Example: I am building a scientific simulation code that will run on both local workstations and leadership-class HPC systems using AMD and NVIDIA GPUs.
I need reproducible builds that integrate with Spack and support cross-compilation for GPU targets.
Ease of use and automated dependency management are important, but I also need fine control over compiler flags for performance tuning.
My code uses CMake for configuration, but I want to explore whether another tool might simplify dependency management and multi-architecture builds.
Please recommend a build tool or toolchain configuration based on these attributes:

  • Portability: High
  • Dependency Management: Automated
  • Integration with Package Managers: Required
  • Reproducibility: High
  • Hardware Tuning: Required for GPU optimization
  • Parallel Build Support: Yes
  • Debugging Support: Helpful for research prototyping

The tables below provide attributes that can help a newcomer or an automated assistant select an appropriate build tool for a given environment or development scenario.
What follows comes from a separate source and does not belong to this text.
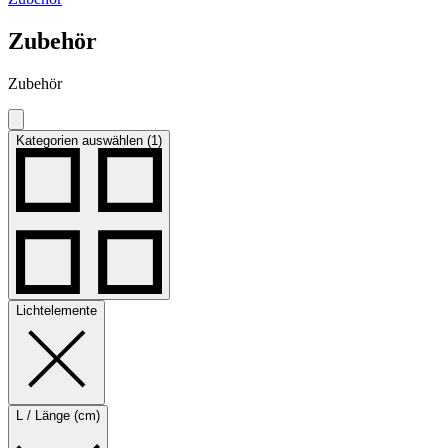
Zubehör
Zubehör
Kategorien auswählen (1)
Lichtelemente
L / Länge (cm)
Broadly Meaningful Attributes

Attribute Description
Portability The ability of the build tool to operate across multiple architectures and operating systems.
Ease of Use How straightforward it is to configure, build, and install software with minimal manual intervention.
Dependency Management How well the tool manages software dependencies and ensures version compatibility.
Integration with Package Managers The degree to which the build tool integrates with higher-level systems such as Spack or system package managers.
Reproducibility The ability to recreate the same build environment and outputs consistently.
Build Customization The flexibility in specifying build options, compiler flags, and target architectures.
Parallel Build Support The extent to which the tool supports multi-threaded or distributed builds.
Documentation and Community Availability of documentation, tutorials, and an active community or ecosystem.
Licensing and Openness Whether the tool is open source and compliant with E4S’s open-science principles.
Interoperability Compatibility with multiple compilers (GNU, LLVM, Intel, Cray, etc.) and runtime environments.

Situation-Specific Attributes

For Portable Software Development

Attribute Description
Cross-Compilation Support Ability to build for different target architectures from a single development environment.
Toolchain Integration Compatibility with major compiler toolchains (e.g., GCC, LLVM, oneAPI, ROCm).
Environment Modules Support Ease of integration with environment modules used on HPC systems.
Platform Autodetection Ability to detect available hardware and adjust build configuration automatically.

For Multi-Package or Ecosystem Builds

Attribute Description
Dependency Graph Handling Ability to manage complex dependency trees automatically.
Version Control Integration Support for Git, GitHub, or GitLab workflows in building and testing multiple packages.
Continuous Integration Compatibility Integration with CI systems such as GitHub Actions, GitLab CI, or Frank CI.
Binary Cache Management Ability to store and reuse build artifacts to reduce rebuild times.

For Performance Optimization and Hardware-Specific Builds

Attribute Description
Hardware Tuning Support for architecture-specific optimizations (e.g., vectorization, GPU acceleration).
Compiler-Specific Optimization Ability to leverage vendor compilers for improved performance.
Benchmark Integration Capability to build with or for performance benchmarking frameworks (e.g., HPCG, ReFrame).
SDK Awareness Integration with vendor SDKs (e.g., CUDA, ROCm, oneAPI).

For Development and Research Prototyping

Attribute Description
Incremental Build Support Ability to rebuild only changed components during development.
Debugging Support Integration with debuggers and profilers.
Build Logging and Diagnostics Quality of output logs and error reporting to aid troubleshooting.
Scriptability Ability to automate builds via Python or shell scripting interfaces.

For Large-Scale or Production Deployment

Attribute Description
Scalability Ability to handle large-scale builds on distributed systems.
Security and Verification Availability of checksums, cryptographic signing, or provenance metadata.
Policy Compliance Support for site-specific build policies and reproducibility requirements.
Lifecycle Management Tools or hooks for maintaining, upgrading, and deprecating software builds.